Frederico Yokota Gomes: Congrats on the great quarter. Just the first question, you're guiding for, I guess, substantial free cash flow again this year, and that's already obviously accounting for an increase in CapEx. So how are you thinking about that excess cash and specifically as it relates to potential stock buybacks given the current valuation level? And the second part of this question is, how do you think about that cash balance relative to, I guess, the growing UTP that you have in your balance sheet?
Kimberly Rivers: Yes. So we are continuing to focus on generating cash because we believe that cash is the ultimate -- provides the ultimate optionality in the business. We've been talking a lot in the Q&A about opportunities that we have ahead. Obviously, we're not at a final point yet related to Florida and ballot inclusion. We also talked about Texas and what an exciting opportunity Texas is and potential growth in Georgia, kind of unsure yet around Pennsylvania and not adult-use flip. In addition to organic -- there's organic growth opportunities, though, we also mentioned that we're going to remain and maybe even accelerate a little bit our M&A optionality as well. And so I think that for us, it's important to have the cash available so that when these opportunities present themselves and when catalysts come into focus, we have the ability to act with immediacy and with a strong eye on maintaining right and improving shareholder value. And then as it relates to cash and the UTP, what I would say is that, again, the UTP is a reflection of a totality of a number. Management certainly does not believe that the company will ever pay that amount. It's an accounting rule that we, of course, want to make sure that we follow and that we're in compliance at all times.
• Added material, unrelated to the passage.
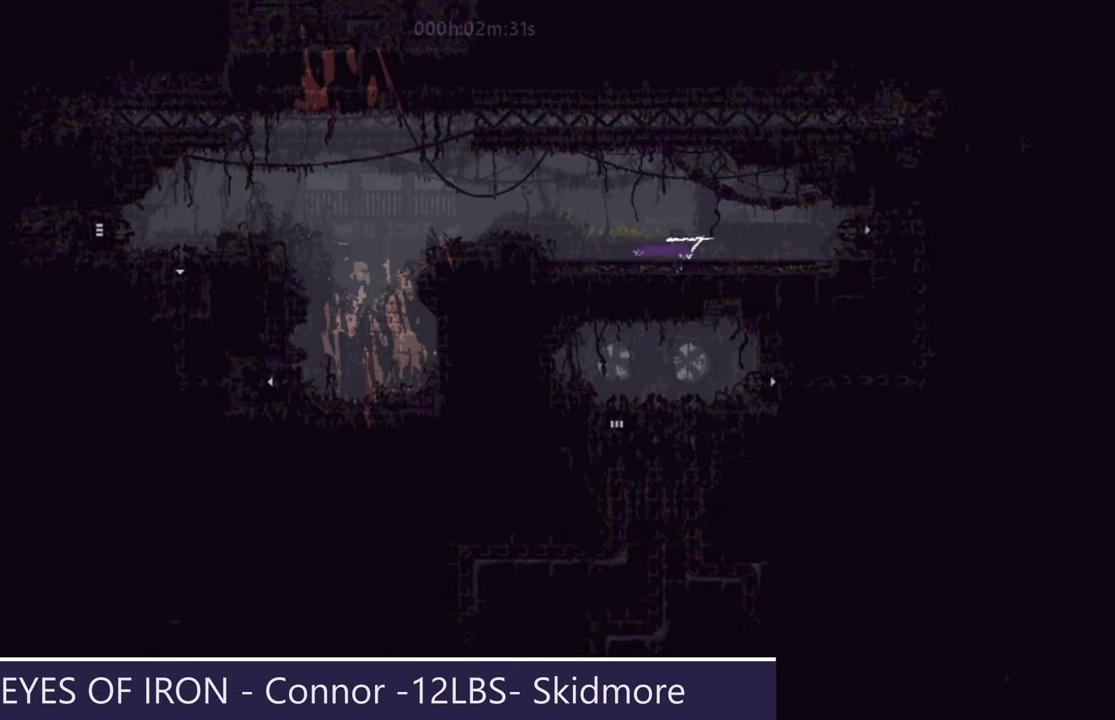
{"keys": ["right"], "events": [[16, "j", "down"], [67, "down", "up"], [233, "j", "up"]]}
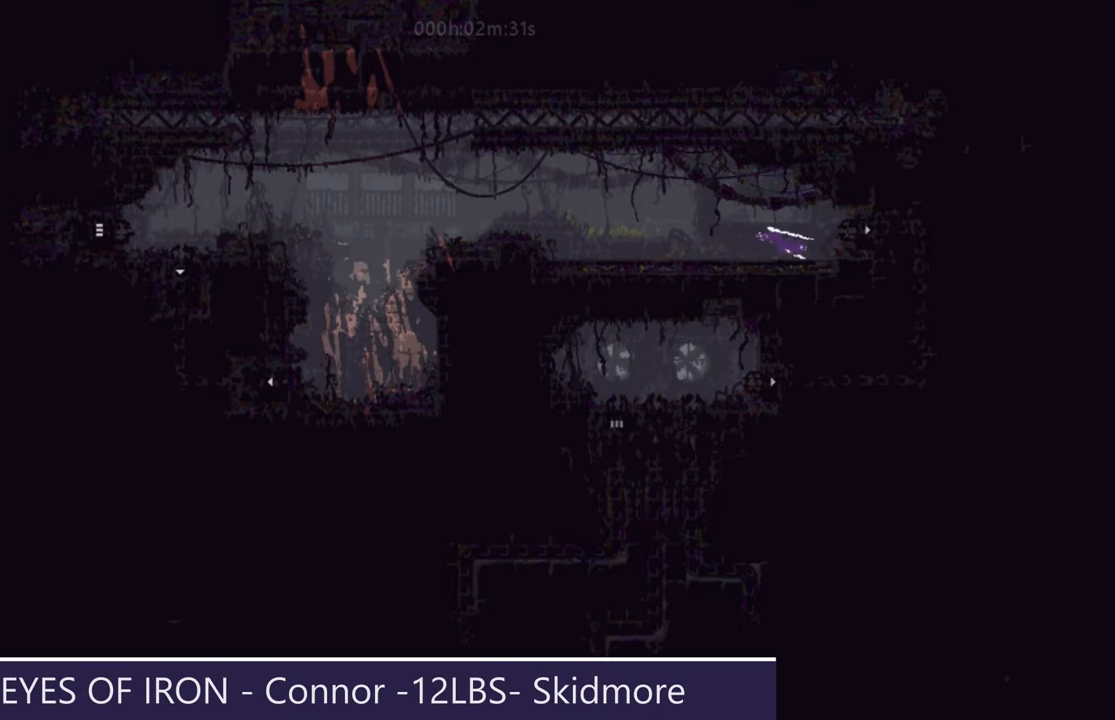
{"keys": ["right"], "events": [[100, "up", "down"], [150, "j", "down"], [267, "up", "up"], [284, "j", "up"]]}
Upon rescheduling, we believe that, that accrual will stop. And we absolutely are in and we'll continue to update as the results of prior years and negotiations, conversations with the IRS continue to resolution. So again, not at all concerned as it relates to cash position via that UTP number and definitely focused to have that resolved within as quickly as possible once rescheduling comes to fruition.
Frederico Yokota Gomes: Appreciate that. And just the second question would just be on international cannabis market. I'm just curious if you're looking at that or interested in any way in doing something there.
Kimberly Rivers: Yes. So, I mean, again, I think we are constantly evaluating the opportunity set. I think that for us, Texas, as an example, is a significantly more exciting opportunity for us right now than other markets outside of the U.S. I continue to believe that we have plenty to do here in our backyard. That being said, I'm very much a believer of never say never. So continue to evaluate all opportunities, and we'll make decisions as those markets come into focus.
Operator: This concludes our question-and-answer session. I would like to turn the call back over to Christine Hersey for closing remarks.
Christine Hersey: Thanks, everyone, for your time today. We look forward to sharing additional updates during our next earnings call. Thanks again, and have a great day.
Operator: The conference has now concluded. Thank you for attending today's presentation. You may now disconnect.